**Instructions**
1. Repeat the section of the passage on Hume's Dialogues from "Philo's primary objection" up to and including "mistake my intentions.".
2. Answer these questions using the passage on Hume's Dialogues:
(a) Which two types of things does the passage use as its example of one thing accompanied by another?
(b) In which part of the Dialogues does Philo make the quoted remark?
(c) Who are Philo's interlocutors, according to the passage?
3. List every speaker in the Dialogues who is named in the passage on Hume's Dialogues.

**Extracted text**

Hume does not mean that we must experience each instance of causation in order to make a conclusion about it. He allows that we may draw conclusions by analogy. Where we have experienced that one type of thing, e.g., flame, has been accompanied by a certain other type of thing, e.g., heat, we use this experience to conclude that the next flame we encounter will also be accompanied by heat. In the Dialogues, both Philo and Cleanthes accept this general framework. An important aspect of this framework is that the degree of certainty with which we accept a causal claim must be proportioned to the degree of evidence in our experience.
Philo's primary objection can now be stated. He doubts that we can fit God and the world into an experienced pattern like the one we have experienced with flame and heat. Philo brings a posteriori objections to the argument a posteriori.
A significant feature of the Dialogues is that, independent of the analysis of the arguments a priori and a posteriori, atheism is never presented as a viable option outside of intellectual discussion on the matter. For instance, in part 12 Philo remarks:
I must confess... that I am less cautious on the subject of natural religion than on any other; both because I know that I can never, on that head, corrupt the principles of any man of common sense, and because no one, I am confident, in whose eyes I appear a man of common sense, will ever mistake my intentions.
Philo is not worried about causing people to become atheists or about being mistaken for an atheist himself. Who in his right mind, he asks, would be an atheist? This may seem an odd thing to hear after Philo's strong words against his interlocutors Cleanthes and Demea. Having rejected the arguments provided in the Dialogues for the existence of God, we might indeed mistake Philo's intentions.

**Material shown**
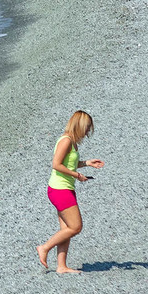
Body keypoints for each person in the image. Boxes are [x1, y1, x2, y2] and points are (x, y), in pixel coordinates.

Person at [38, 109, 101, 273]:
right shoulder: (65, 140)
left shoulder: (71, 142)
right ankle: (44, 248)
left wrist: (87, 163)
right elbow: (56, 164)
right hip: (60, 189)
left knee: (66, 229)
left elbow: (69, 163)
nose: (87, 132)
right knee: (75, 227)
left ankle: (61, 266)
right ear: (79, 125)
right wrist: (77, 175)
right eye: (87, 128)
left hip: (64, 188)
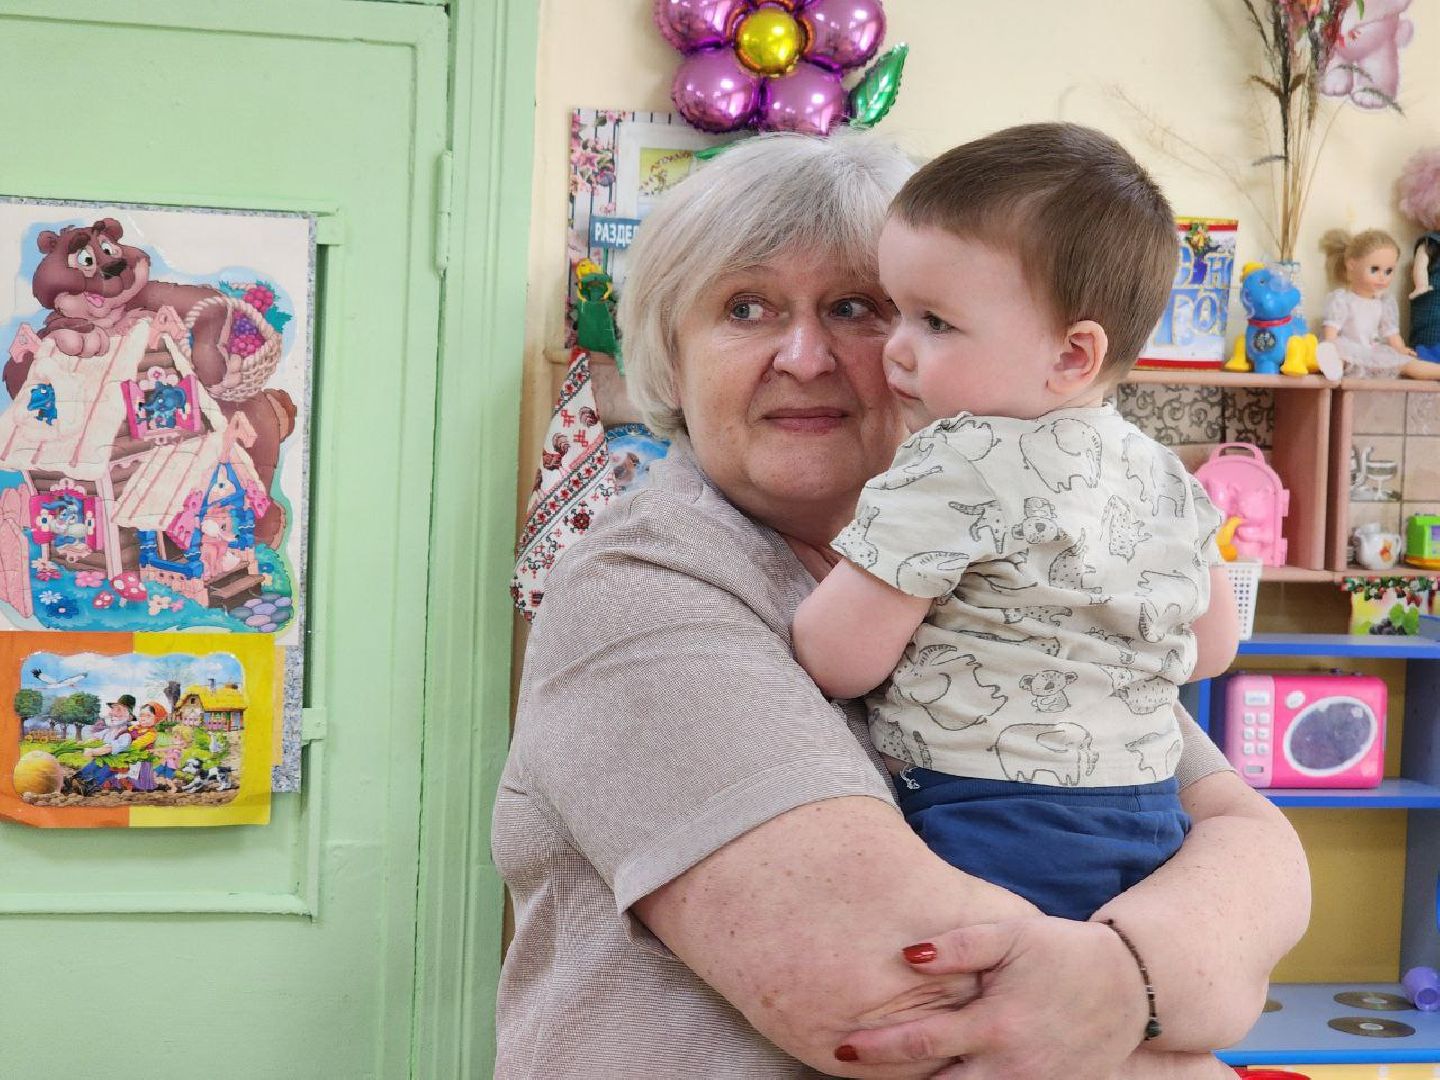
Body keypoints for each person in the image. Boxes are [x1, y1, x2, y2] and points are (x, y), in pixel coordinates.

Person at [493, 130, 1310, 1079]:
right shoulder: (641, 587)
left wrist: (1128, 977)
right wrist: (1172, 990)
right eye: (745, 307)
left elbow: (1258, 855)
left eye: (858, 308)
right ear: (671, 354)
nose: (803, 355)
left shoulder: (1018, 569)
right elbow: (896, 1003)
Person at [791, 124, 1241, 923]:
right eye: (895, 311)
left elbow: (837, 659)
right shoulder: (1166, 472)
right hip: (1148, 815)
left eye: (935, 322)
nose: (894, 349)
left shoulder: (954, 457)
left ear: (1073, 355)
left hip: (989, 819)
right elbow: (1214, 646)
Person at [1317, 227, 1415, 378]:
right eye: (1375, 269)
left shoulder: (1384, 303)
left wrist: (1400, 349)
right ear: (1352, 265)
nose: (1383, 277)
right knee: (1341, 359)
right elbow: (1331, 334)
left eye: (1389, 271)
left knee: (1407, 365)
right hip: (1349, 348)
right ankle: (1332, 365)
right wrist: (1330, 346)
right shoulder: (1343, 300)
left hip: (1373, 351)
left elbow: (1391, 333)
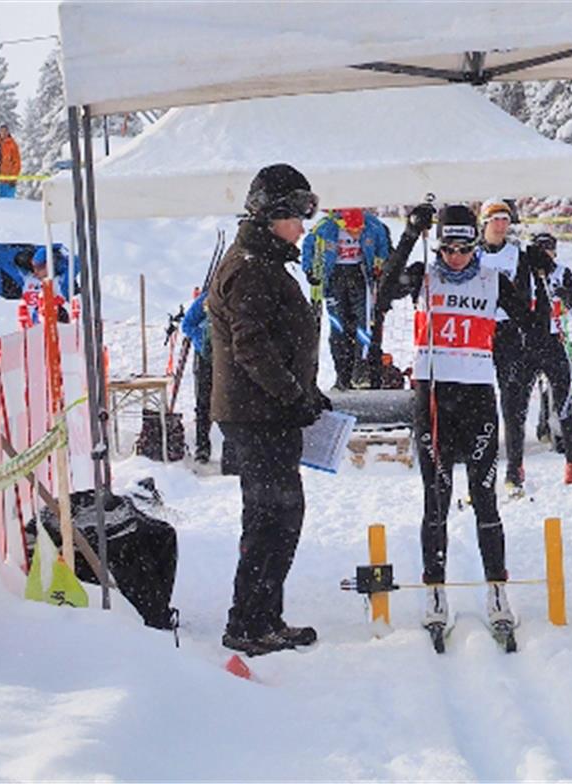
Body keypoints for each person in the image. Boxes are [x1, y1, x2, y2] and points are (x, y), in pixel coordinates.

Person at [376, 202, 534, 634]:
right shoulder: (423, 277)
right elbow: (384, 290)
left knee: (485, 497)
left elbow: (530, 320)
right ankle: (435, 591)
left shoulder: (493, 279)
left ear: (476, 245)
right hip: (432, 399)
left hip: (478, 400)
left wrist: (536, 274)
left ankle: (497, 589)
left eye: (464, 248)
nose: (456, 258)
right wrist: (410, 234)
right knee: (436, 499)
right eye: (448, 249)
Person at [208, 163, 329, 656]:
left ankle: (262, 617)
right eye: (296, 216)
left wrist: (306, 392)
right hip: (259, 417)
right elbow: (252, 348)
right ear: (272, 215)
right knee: (273, 518)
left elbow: (272, 344)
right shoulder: (251, 267)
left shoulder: (263, 261)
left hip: (266, 413)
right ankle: (249, 622)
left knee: (275, 516)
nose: (302, 227)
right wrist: (292, 395)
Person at [509, 231, 572, 486]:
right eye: (541, 249)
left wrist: (567, 296)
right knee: (517, 410)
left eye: (550, 249)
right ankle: (516, 466)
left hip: (554, 345)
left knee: (563, 408)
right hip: (527, 346)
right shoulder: (523, 270)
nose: (546, 254)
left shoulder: (562, 272)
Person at [477, 197, 539, 495]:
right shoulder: (472, 253)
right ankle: (482, 467)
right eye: (495, 220)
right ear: (485, 223)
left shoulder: (518, 255)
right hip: (478, 332)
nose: (501, 225)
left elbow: (526, 298)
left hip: (509, 333)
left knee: (512, 402)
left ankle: (514, 467)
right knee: (478, 401)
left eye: (505, 220)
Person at [303, 207, 392, 391]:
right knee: (338, 325)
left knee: (365, 323)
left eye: (359, 228)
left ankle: (361, 369)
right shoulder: (326, 227)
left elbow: (382, 246)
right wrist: (309, 269)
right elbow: (308, 245)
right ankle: (342, 373)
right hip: (335, 276)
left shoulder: (373, 225)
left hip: (360, 274)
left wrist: (381, 264)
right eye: (352, 228)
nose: (356, 232)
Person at [181, 288, 214, 463]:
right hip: (205, 358)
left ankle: (233, 450)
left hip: (231, 358)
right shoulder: (206, 299)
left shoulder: (239, 299)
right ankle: (202, 447)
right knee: (204, 403)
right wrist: (203, 343)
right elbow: (187, 324)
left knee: (232, 406)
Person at [0, 124, 20, 199]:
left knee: (9, 202)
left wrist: (13, 177)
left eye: (5, 131)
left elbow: (17, 162)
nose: (3, 133)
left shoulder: (12, 145)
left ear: (8, 132)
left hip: (9, 180)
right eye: (2, 131)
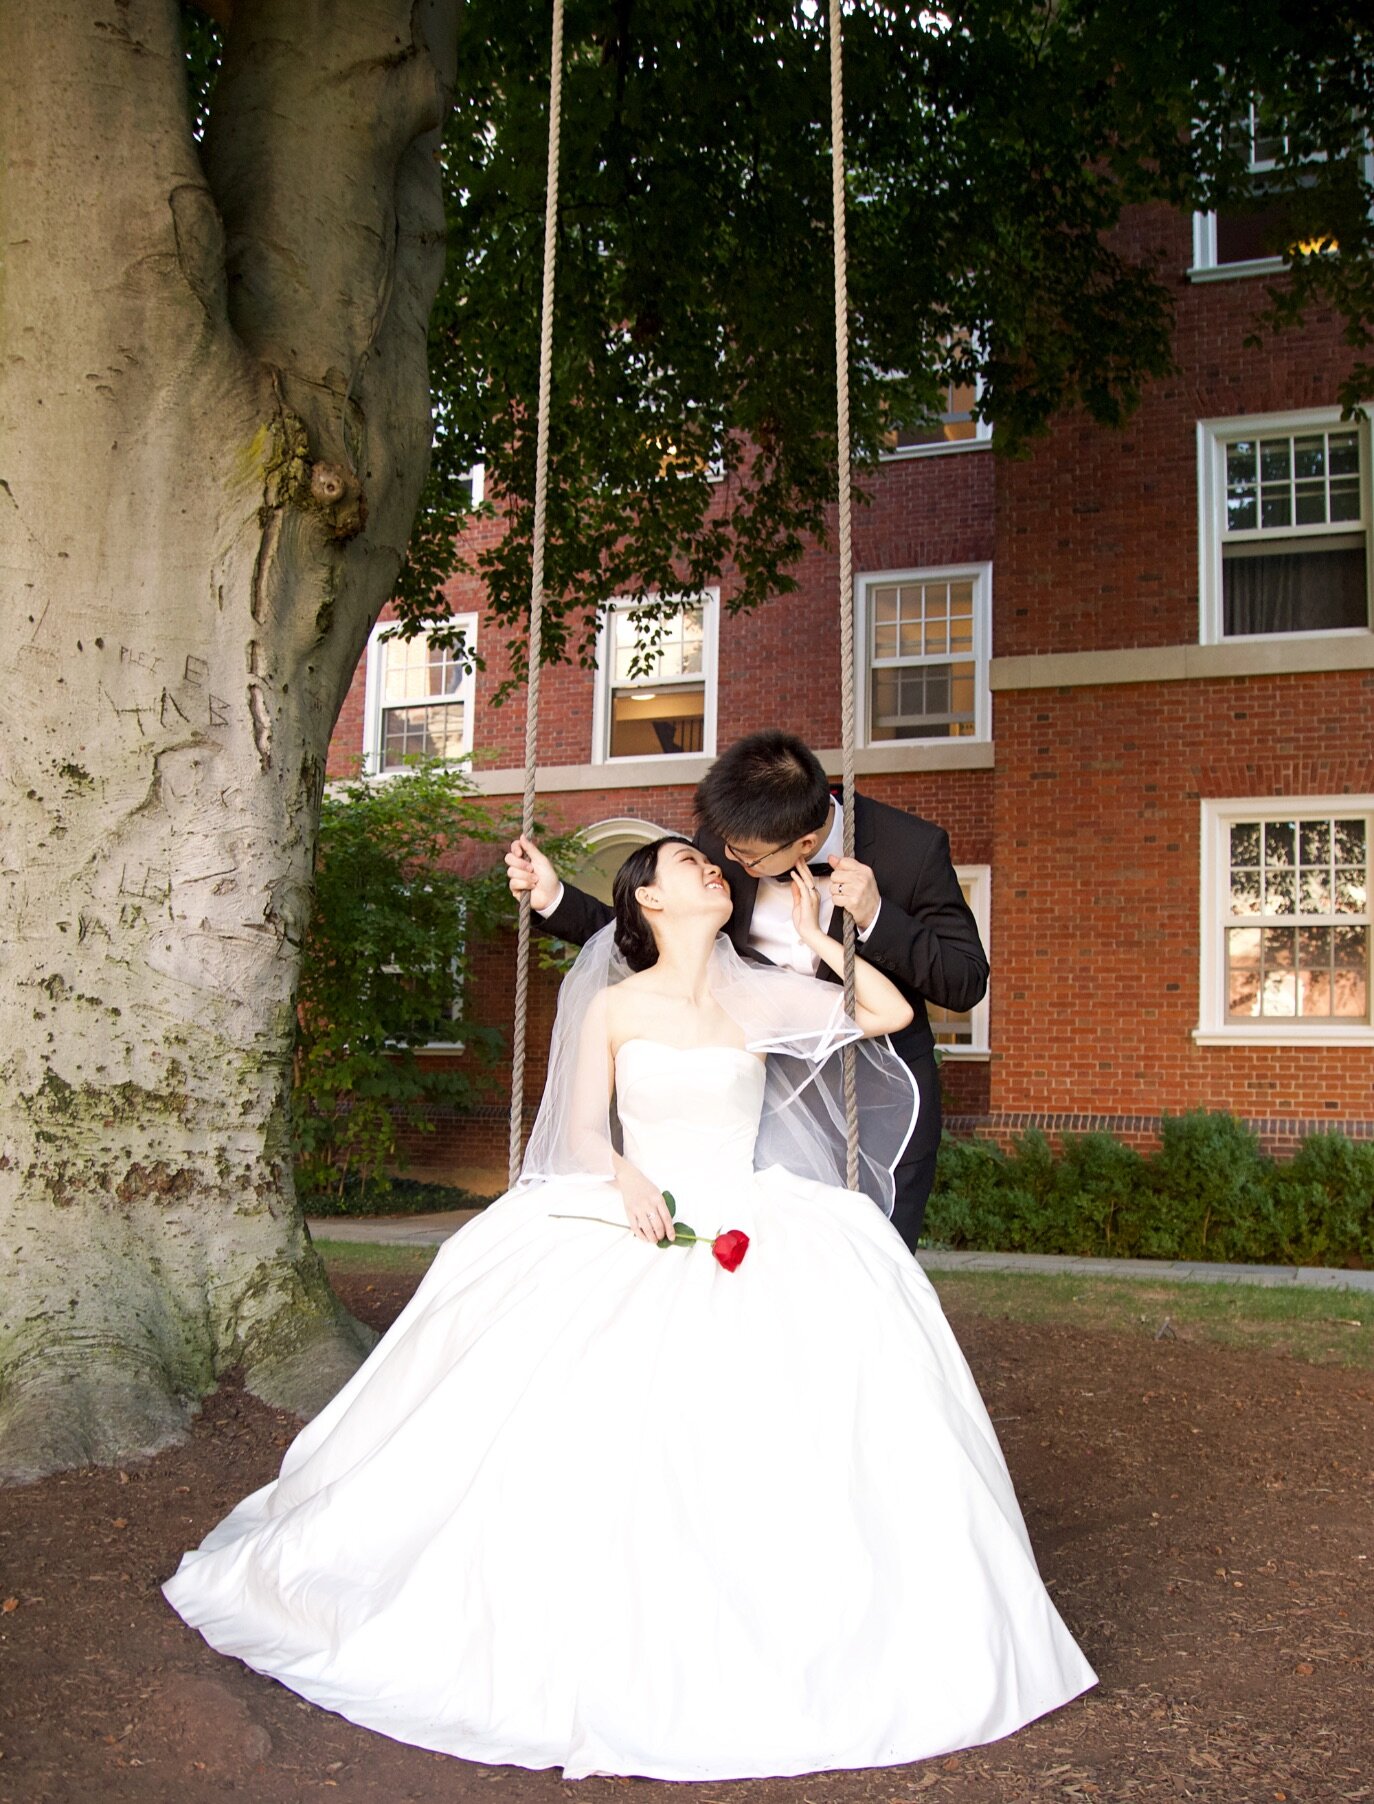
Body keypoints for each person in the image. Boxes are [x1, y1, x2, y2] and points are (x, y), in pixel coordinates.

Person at [164, 837, 1093, 1782]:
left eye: (711, 863)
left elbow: (890, 1011)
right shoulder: (615, 1004)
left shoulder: (755, 994)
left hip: (748, 1210)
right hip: (642, 1207)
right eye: (690, 862)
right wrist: (625, 1175)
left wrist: (819, 937)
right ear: (647, 898)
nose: (710, 871)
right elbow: (573, 1131)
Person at [508, 729, 988, 1250]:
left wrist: (875, 917)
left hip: (868, 1095)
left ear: (805, 844)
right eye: (719, 852)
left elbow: (964, 980)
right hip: (744, 1093)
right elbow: (659, 931)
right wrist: (554, 898)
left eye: (747, 858)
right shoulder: (728, 838)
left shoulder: (910, 851)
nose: (725, 863)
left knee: (870, 1266)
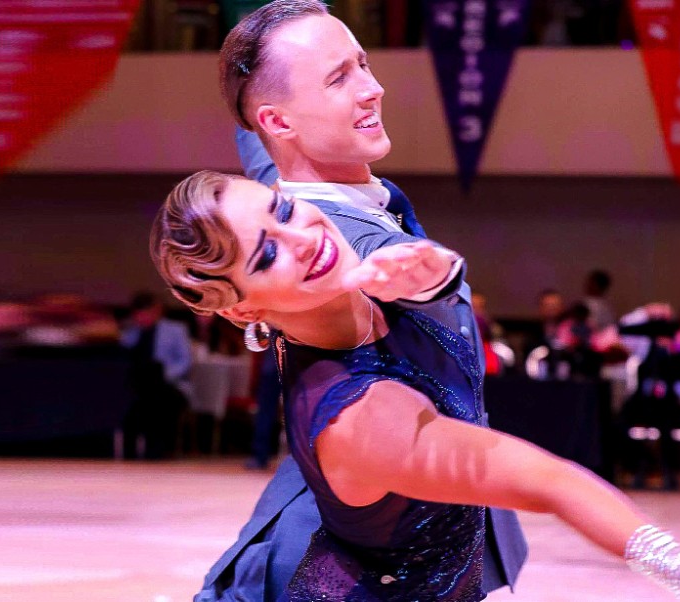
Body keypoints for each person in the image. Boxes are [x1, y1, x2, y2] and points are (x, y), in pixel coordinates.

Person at [154, 171, 680, 602]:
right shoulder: (361, 417)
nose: (301, 234)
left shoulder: (353, 272)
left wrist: (437, 273)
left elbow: (298, 141)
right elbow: (548, 482)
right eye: (267, 253)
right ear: (243, 310)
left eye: (282, 207)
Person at [204, 1, 526, 599]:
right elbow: (408, 278)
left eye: (363, 64)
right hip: (352, 567)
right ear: (278, 121)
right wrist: (431, 275)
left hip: (398, 525)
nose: (373, 89)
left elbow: (257, 140)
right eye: (338, 78)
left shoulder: (286, 185)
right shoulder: (334, 246)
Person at [120, 292, 193, 459]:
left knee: (160, 399)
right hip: (138, 386)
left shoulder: (175, 330)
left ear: (157, 311)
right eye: (139, 314)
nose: (143, 317)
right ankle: (128, 452)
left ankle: (158, 450)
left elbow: (185, 361)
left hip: (169, 384)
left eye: (147, 313)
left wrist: (163, 376)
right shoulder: (130, 332)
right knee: (130, 400)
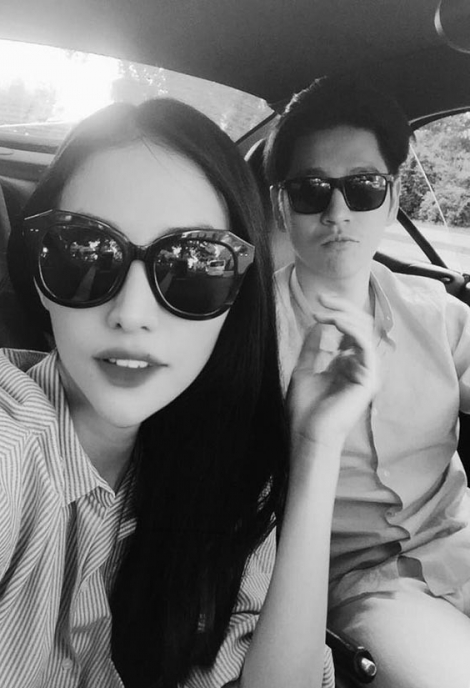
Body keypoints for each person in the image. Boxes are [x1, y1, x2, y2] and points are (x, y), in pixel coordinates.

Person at [0, 97, 377, 688]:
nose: (132, 313)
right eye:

**Outputs for the tasks**
1.
Philo's primary objection can now be stated. He doubts that we can fit God and the world into an experienced pattern like the one we have experienced with flame and heat. Philo brings a posteriori objections to the argument a posteriori.
A significant feature of the Dialogues is that, independent of the analysis of the arguments a priori and a posteriori, atheism is never presented as a viable option outside of intellectual discussion on the matter. For instance, in part 12 Philo remarks:
I must confess... that I am less cautious on the subject of natural religion than on any other; both because I know that I can never, on that head, corrupt the principles of any man of common sense, and because no one, I am confident, in whose eyes I appear a man of common sense, will ever mistake my intentions.

2.
(a) Flame and heat.
(b) Part 12.
(c) Cleanthes and Demea.

3. Philo, Cleanthes, Demea